It is not the only red herring in the show.
“My work is primarily narrative,” the 33-year-old artist writes in his exhibition statement. Saltarrelli goes on to say that his personal iconography includes Hopi Kachina dolls and Catholic saints. Good luck finding any.
After much looking, I was able to convince myself that I saw the silhouette of the Virgin Mary in Saltarrelli’s “Untitled Painting no. 58.” But like Elvis’s face on a tortilla, who really knows? That piece also includes the name Ronnie, cryptically scribbled in pencil at the bottom, and then just as cryptically erased, or whited out.
There’s a feeling that you’re looking at the Shroud of Turin with a lot of Saltarrelli’s pictures. Like that cloth, which is said to bear the faint image of a man — possibly Jesus — on its ancient linen fibers, the works here appear sweat-stained, with ghostly images sometimes resolving into recognizable shapes, and sometimes not.

* [Stated task 1] In the rows that follow, rewrite the stretch from the start of the rows through the line containing "This screenshot has height=540, width=960." as a numbered list, leaving out blank lines and the pictures.

* [Entries shown]
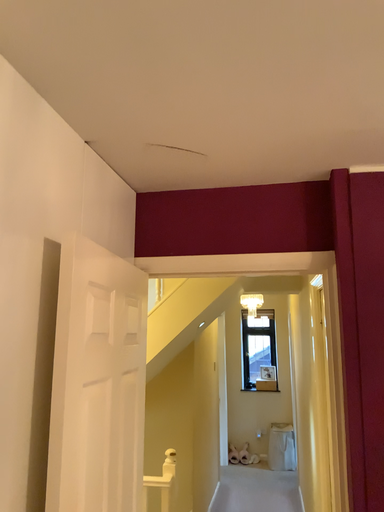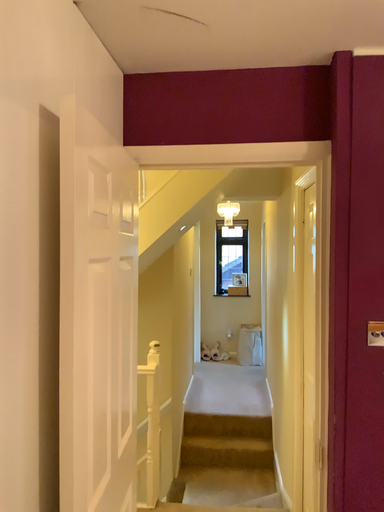
Question: How did the camera likely rotate when shooting the video?

Choices:
 (A) rotated downward
 (B) rotated upward

Answer: (A)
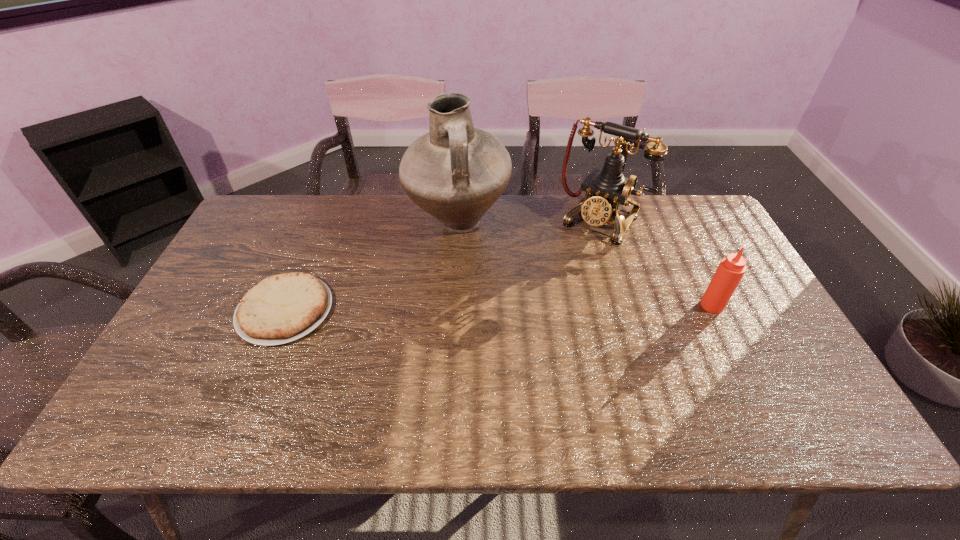
This screenshot has height=540, width=960. I want to click on vacant space located 0.210m on the handle side of the pitcher, so click(x=513, y=301).

I want to click on vacant space situated on the handle side of the pitcher, so click(x=536, y=333).

This screenshot has width=960, height=540. I want to click on vacant region located 0.180m on the handle side of the pitcher, so click(508, 294).

I want to click on free space located 0.260m on the front of the telephone, featuring the rotary dial, so click(548, 295).

The width and height of the screenshot is (960, 540). In order to click on free space located 0.210m on the front of the telephone, featuring the rotary dial in this screenshot , I will do `click(556, 285)`.

I want to click on blank space located on the front of the telephone, featuring the rotary dial, so click(x=534, y=317).

Identify the location of pitcher that is at the far edge. (455, 172).

Where is `telephone at the far edge`? The image size is (960, 540). telephone at the far edge is located at coordinates (607, 190).

I want to click on object situated at the left edge, so click(282, 308).

Find the location of a particular element. This screenshot has width=960, height=540. object present at the right edge is located at coordinates (731, 269).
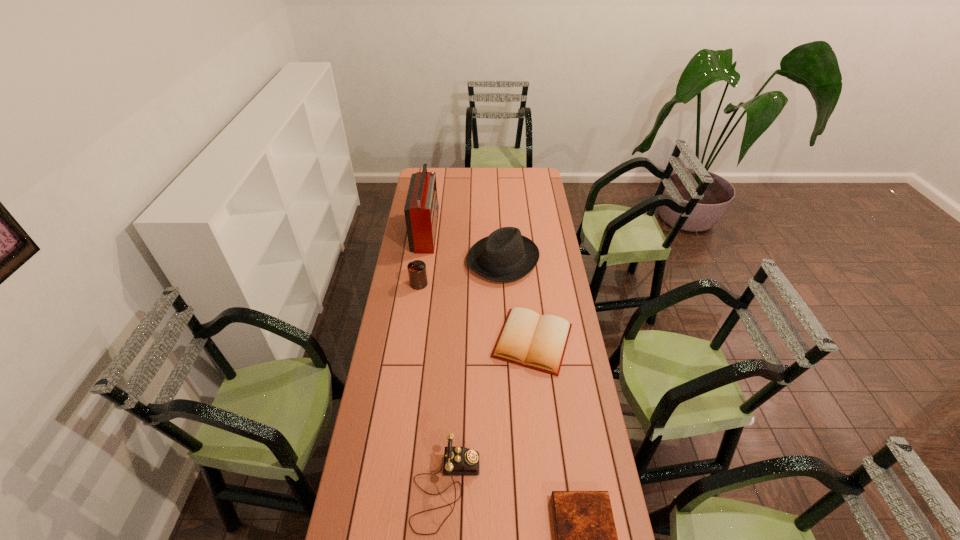
At what (x,y) coordinates should I click in order to perform the action: click on vacant space that satisfies the following two spatial constraints: 1. on the front-facing side of the can; 2. on the left side of the radio receiver. Please return your answer as a coordinate pair (x, y). This screenshot has width=960, height=540. Looking at the image, I should click on 419,284.

The height and width of the screenshot is (540, 960). In order to click on free space that satisfies the following two spatial constraints: 1. on the front-facing side of the radio receiver; 2. on the left side of the fifth tallest object in this screenshot , I will do `click(410, 341)`.

Where is `free space that satisfies the following two spatial constraints: 1. on the front-facing side of the tallest object; 2. on the back side of the fedora`? The image size is (960, 540). free space that satisfies the following two spatial constraints: 1. on the front-facing side of the tallest object; 2. on the back side of the fedora is located at coordinates click(x=422, y=260).

Where is `blank area in the image that satisfies the following two spatial constraints: 1. on the front side of the second shortest object; 2. on the dial of the third shortest object`? The width and height of the screenshot is (960, 540). blank area in the image that satisfies the following two spatial constraints: 1. on the front side of the second shortest object; 2. on the dial of the third shortest object is located at coordinates (549, 488).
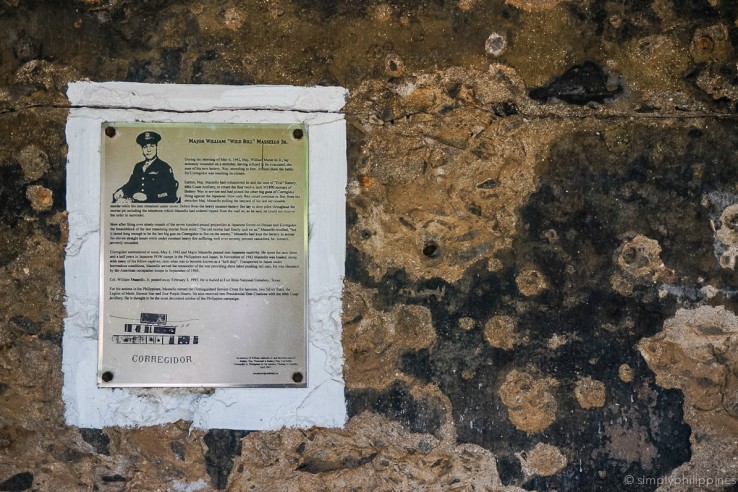
The height and width of the screenshot is (492, 738). In order to click on white edge of the poster in this screenshot , I will do `click(334, 233)`.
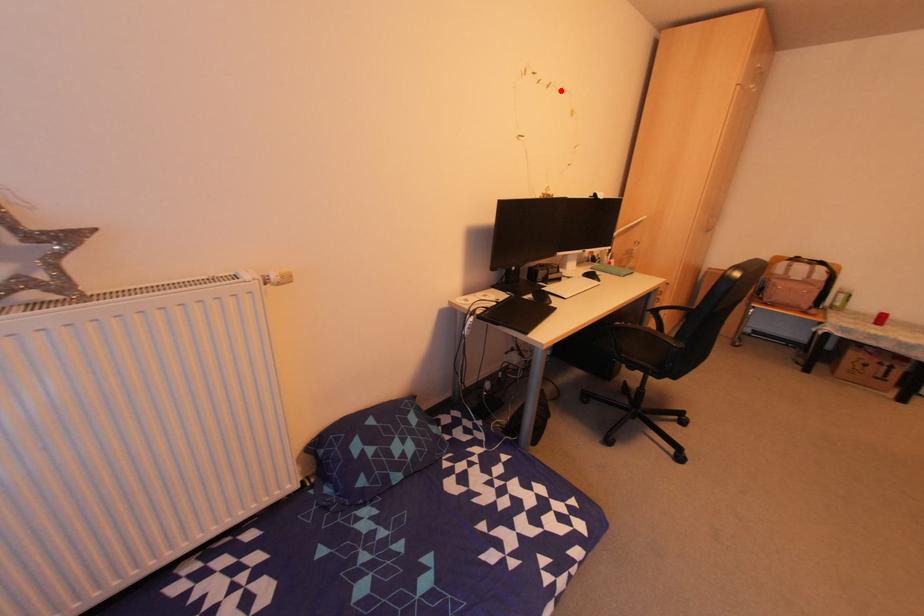
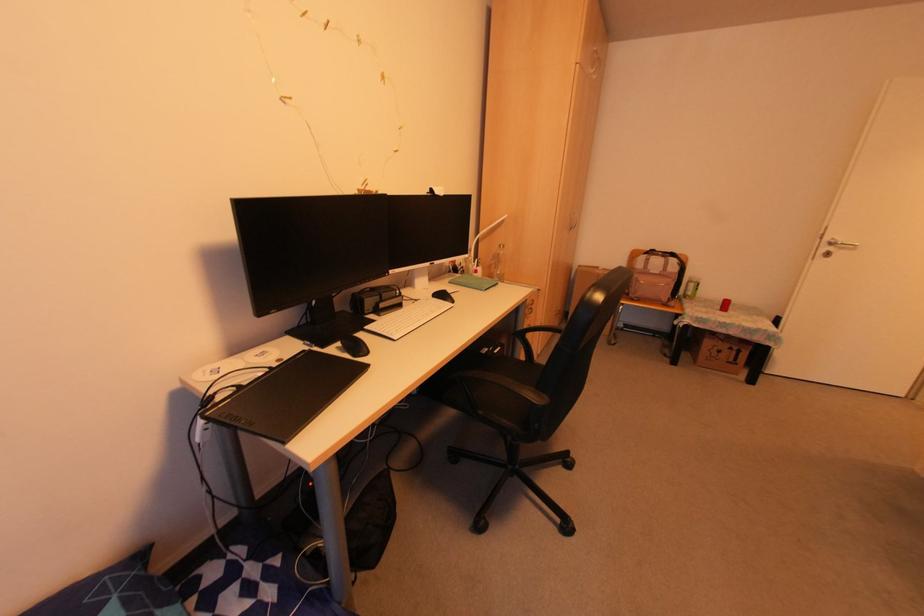
The point at the highlighted location is marked in the first image. Where is the corresponding point in the second image?

(358, 41)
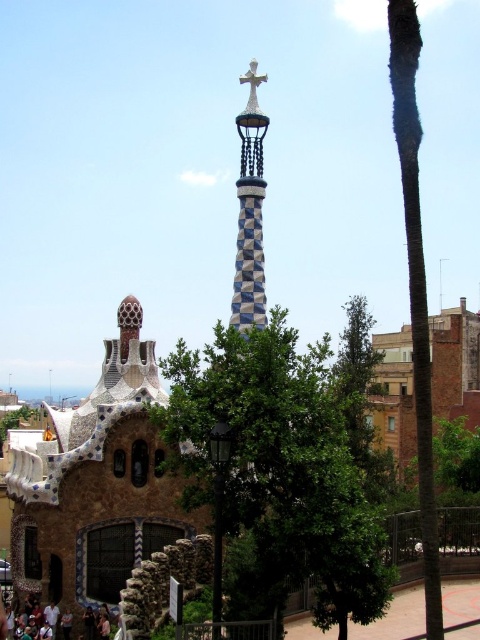
You are standing at the entrance of the architectural structure and want to take a photo of both the blue and white mosaic spire at center and the dark brown leather shoes at lower left. Can you capture both in one frame without moving your camera?

The blue and white mosaic spire at center is located above the dark brown leather leather shoes at lower left, so you can capture both in one frame without moving your camera as they are vertically aligned.

You are standing in front of the architectural structure and want to take a photo that includes both the green leafy palm tree at right and the gold metallic cross at upper center. Which object should you position lower in your camera frame?

The green leafy palm tree at right should be positioned lower in your camera frame because it is located below the gold metallic cross at upper center.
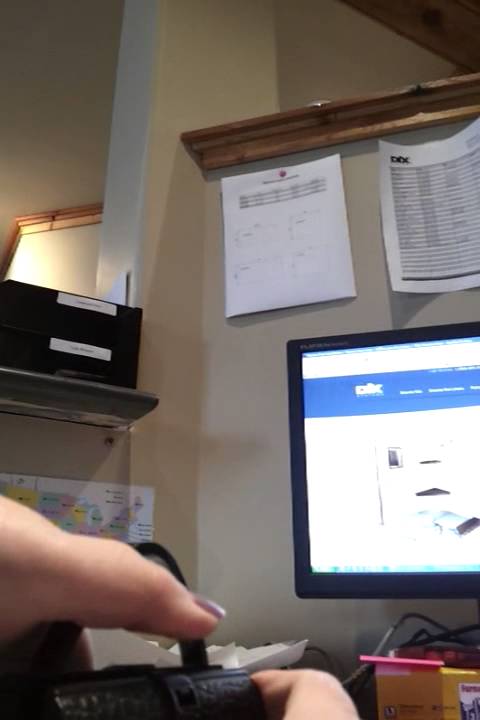
Locate an element on the screen. cords is located at coordinates (398, 620), (431, 636), (322, 649).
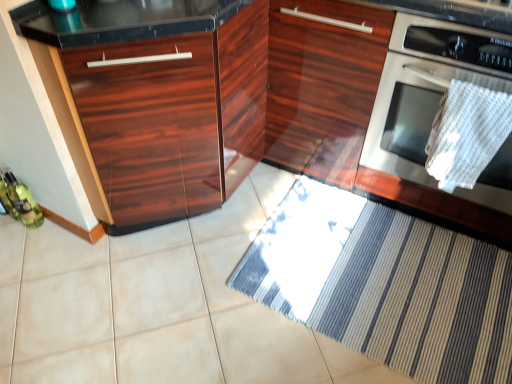
Image resolution: width=512 pixels, height=384 pixels. What are the coordinates of `vacant area that is in front of green glass bottle at lower left` in the screenshot? It's located at (25, 253).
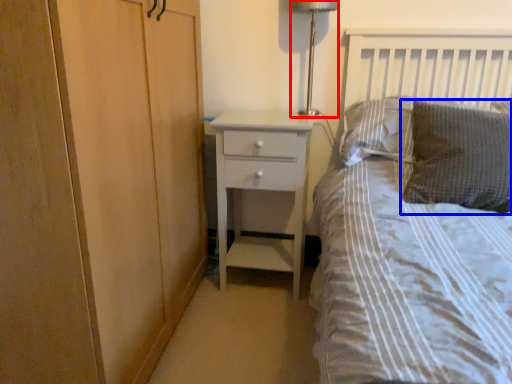
Question: Which object appears closest to the camera in this image, bedside lamp (highlighted by a red box) or pillow (highlighted by a blue box)?

Choices:
 (A) bedside lamp
 (B) pillow

Answer: (B)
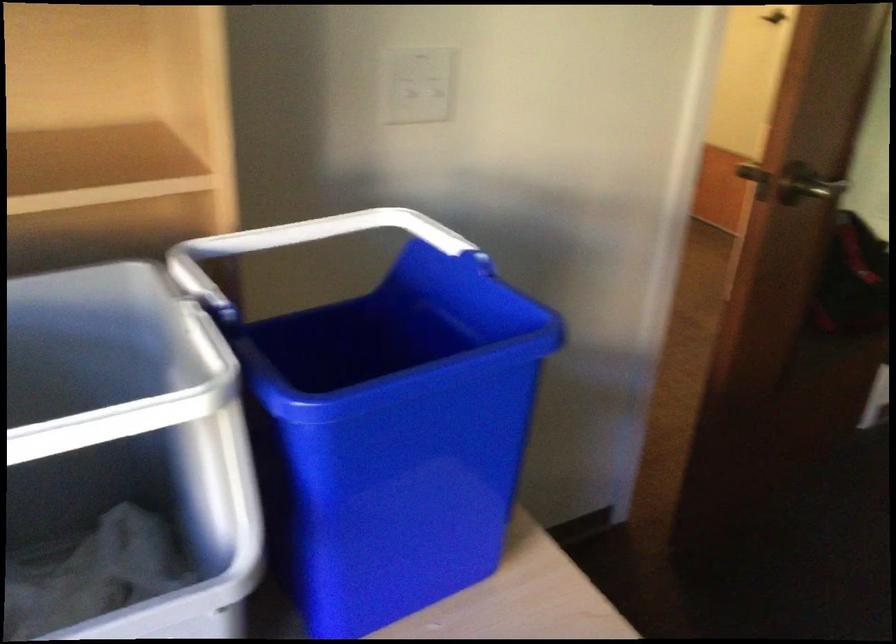
Find where to lift the grey bin rim. Please return your answer as a coordinate pair (x, y).

(59, 591)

* [Stated task 2] Repeat the passage about Saltarrelli's paintings word for word.

* [Full answer 1]
1. Question: How did the camera likely rotate when shooting the video?
2. Choices:
3.  (A) rotated downward
4.  (B) rotated upward
5. Answer: (A)
6. This screenshot has height=540, width=960. I want to click on vacant space located 0.210m on the handle side of the pitcher, so click(x=513, y=301).

* [Full answer 2]
It is not the only red herring in the show.
“My work is primarily narrative,” the 33-year-old artist writes in his exhibition statement. Saltarrelli goes on to say that his personal iconography includes Hopi Kachina dolls and Catholic saints. Good luck finding any.
After much looking, I was able to convince myself that I saw the silhouette of the Virgin Mary in Saltarrelli’s “Untitled Painting no. 58.” But like Elvis’s face on a tortilla, who really knows? That piece also includes the name Ronnie, cryptically scribbled in pencil at the bottom, and then just as cryptically erased, or whited out.
There’s a feeling that you’re looking at the Shroud of Turin with a lot of Saltarrelli’s pictures. Like that cloth, which is said to bear the faint image of a man — possibly Jesus — on its ancient linen fibers, the works here appear sweat-stained, with ghostly images sometimes resolving into recognizable shapes, and sometimes not.